● **Listed entries**
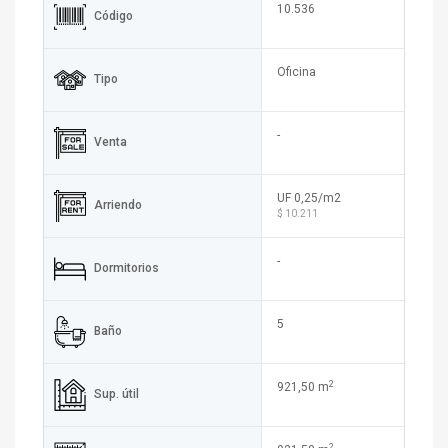
10.536
Código
Oficina
Tipo
-
Venta
UF 0,25/m2
Arriendo
$ 10.211
-
Dormitorios
5
Baño
2
921,50 m
Sup. útil
2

● **Task description**
Each of the lines above should be transcribed exactly; no image is to be copied.

● **Final answer**
10.536
Código
Oficina
Tipo
-
Venta
UF 0,25/m2
Arriendo
$ 10.211
-
Dormitorios
5
Baño
2
921,50 m
Sup. útil
2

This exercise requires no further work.